Set down a faithful copy of every record, and skip the pictures in it.

__Saved data entries__:
==============================

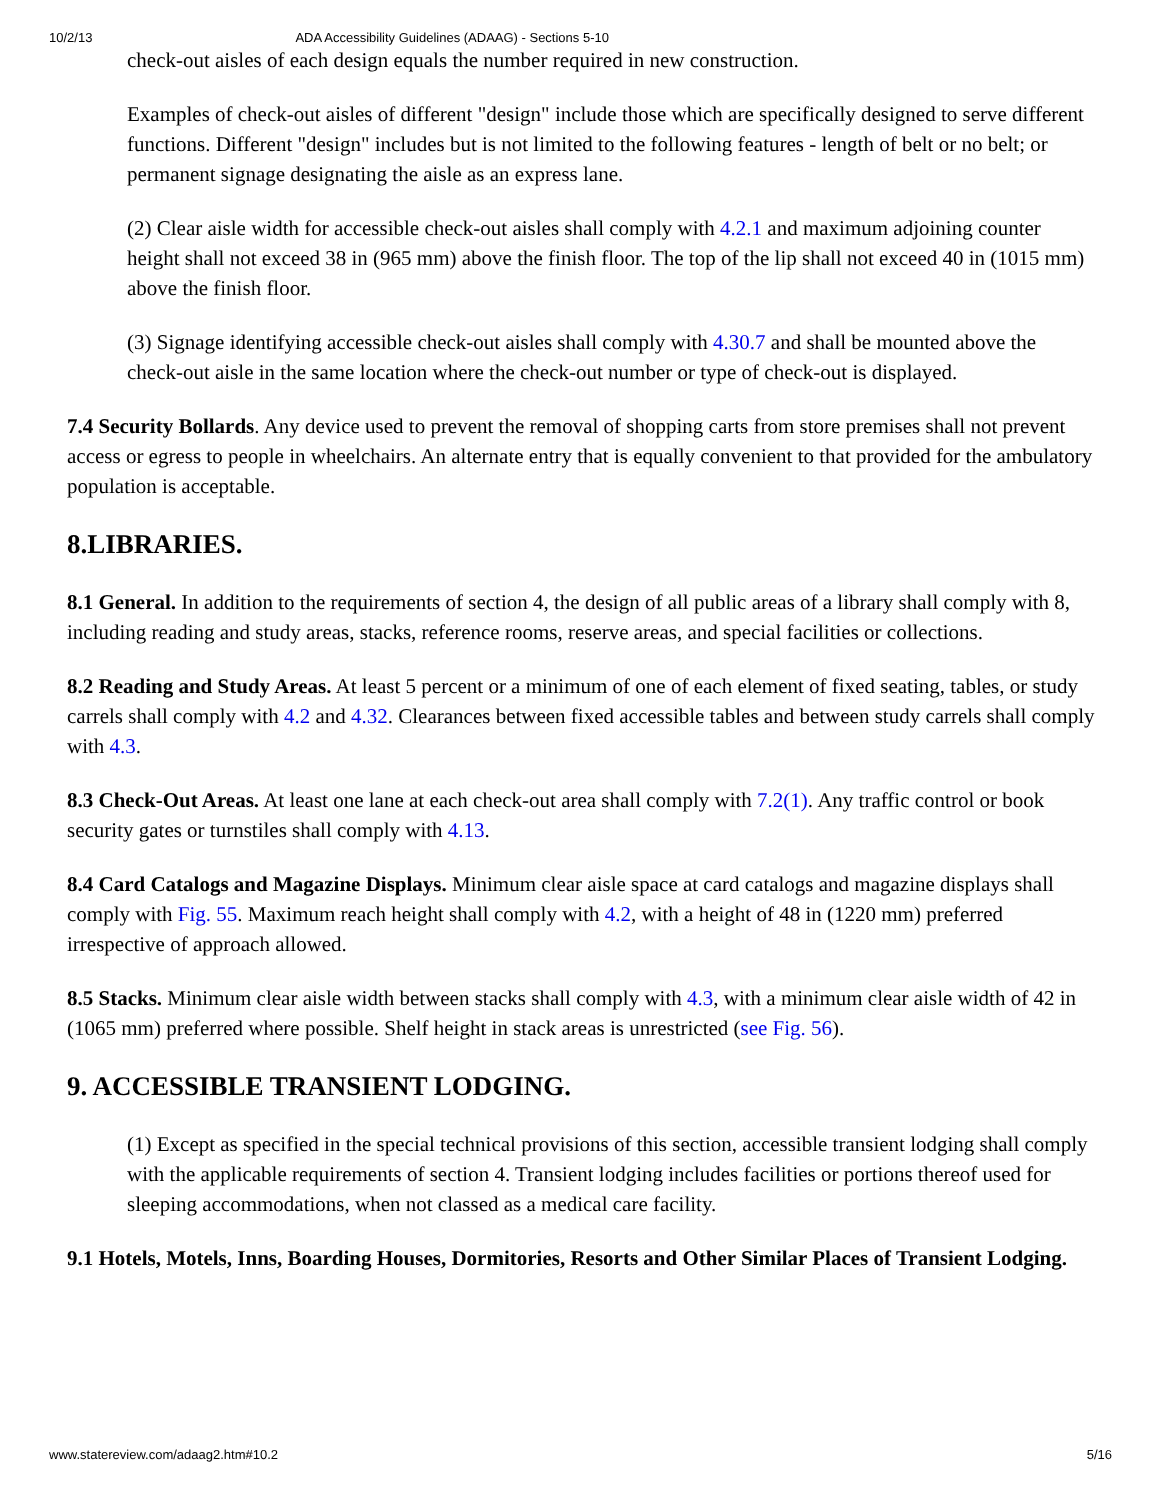10/2/13 ADA Accessibility Guidelines (ADAAG) - Sections 5-10
check-out aisles of each design equals the number required in new construction.
Examples of check-out aisles of different "design" include those which are specifically designed to serve different functions. Different "design" includes but is not limited to the following features - length of belt or no belt; or permanent signage designating the aisle as an express lane.
(2) Clear aisle width for accessible check-out aisles shall comply with 4.2.1 and maximum adjoining counter height shall not exceed 38 in (965 mm) above the finish floor. The top of the lip shall not exceed 40 in (1015 mm) above the finish floor.
(3) Signage identifying accessible check-out aisles shall comply with 4.30.7 and shall be mounted above the check-out aisle in the same location where the check-out number or type of check-out is displayed.
7.4 Security Bollards. Any device used to prevent the removal of shopping carts from store premises shall not prevent access or egress to people in wheelchairs. An alternate entry that is equally convenient to that provided for the ambulatory population is acceptable.
8.LIBRARIES.
8.1 General. In addition to the requirements of section 4, the design of all public areas of a library shall comply with 8, including reading and study areas, stacks, reference rooms, reserve areas, and special facilities or collections.
8.2 Reading and Study Areas. At least 5 percent or a minimum of one of each element of fixed seating, tables, or study carrels shall comply with 4.2 and 4.32. Clearances between fixed accessible tables and between study carrels shall comply with 4.3.
8.3 Check-Out Areas. At least one lane at each check-out area shall comply with 7.2(1). Any traffic control or book security gates or turnstiles shall comply with 4.13.
8.4 Card Catalogs and Magazine Displays. Minimum clear aisle space at card catalogs and magazine displays shall comply with Fig. 55. Maximum reach height shall comply with 4.2, with a height of 48 in (1220 mm) preferred irrespective of approach allowed.
8.5 Stacks. Minimum clear aisle width between stacks shall comply with 4.3, with a minimum clear aisle width of 42 in (1065 mm) preferred where possible. Shelf height in stack areas is unrestricted (see Fig. 56).
9. ACCESSIBLE TRANSIENT LODGING.
(1) Except as specified in the special technical provisions of this section, accessible transient lodging shall comply with the applicable requirements of section 4. Transient lodging includes facilities or portions thereof used for sleeping accommodations, when not classed as a medical care facility.
9.1 Hotels, Motels, Inns, Boarding Houses, Dormitories, Resorts and Other Similar Places of Transient Lodging.
www.statereview.com/adaag2.htm#10.2 5/16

==============================

__RESPONSE AREA__:
10/2/13 ADA Accessibility Guidelines (ADAAG) - Sections 5-10
check-out aisles of each design equals the number required in new construction.
Examples of check-out aisles of different "design" include those which are specifically designed to serve different functions. Different "design" includes but is not limited to the following features - length of belt or no belt; or permanent signage designating the aisle as an express lane.
(2) Clear aisle width for accessible check-out aisles shall comply with 4.2.1 and maximum adjoining counter height shall not exceed 38 in (965 mm) above the finish floor. The top of the lip shall not exceed 40 in (1015 mm) above the finish floor.
(3) Signage identifying accessible check-out aisles shall comply with 4.30.7 and shall be mounted above the check-out aisle in the same location where the check-out number or type of check-out is displayed.
7.4 Security Bollards. Any device used to prevent the removal of shopping carts from store premises shall not prevent access or egress to people in wheelchairs. An alternate entry that is equally convenient to that provided for the ambulatory population is acceptable.
8.LIBRARIES.
8.1 General. In addition to the requirements of section 4, the design of all public areas of a library shall comply with 8, including reading and study areas, stacks, reference rooms, reserve areas, and special facilities or collections.
8.2 Reading and Study Areas. At least 5 percent or a minimum of one of each element of fixed seating, tables, or study carrels shall comply with 4.2 and 4.32. Clearances between fixed accessible tables and between study carrels shall comply with 4.3.
8.3 Check-Out Areas. At least one lane at each check-out area shall comply with 7.2(1). Any traffic control or book security gates or turnstiles shall comply with 4.13.
8.4 Card Catalogs and Magazine Displays. Minimum clear aisle space at card catalogs and magazine displays shall comply with Fig. 55. Maximum reach height shall comply with 4.2, with a height of 48 in (1220 mm) preferred irrespective of approach allowed.
8.5 Stacks. Minimum clear aisle width between stacks shall comply with 4.3, with a minimum clear aisle width of 42 in (1065 mm) preferred where possible. Shelf height in stack areas is unrestricted (see Fig. 56).
9. ACCESSIBLE TRANSIENT LODGING.
(1) Except as specified in the special technical provisions of this section, accessible transient lodging shall comply with the applicable requirements of section 4. Transient lodging includes facilities or portions thereof used for sleeping accommodations, when not classed as a medical care facility.
9.1 Hotels, Motels, Inns, Boarding Houses, Dormitories, Resorts and Other Similar Places of Transient Lodging.
www.statereview.com/adaag2.htm#10.2 5/16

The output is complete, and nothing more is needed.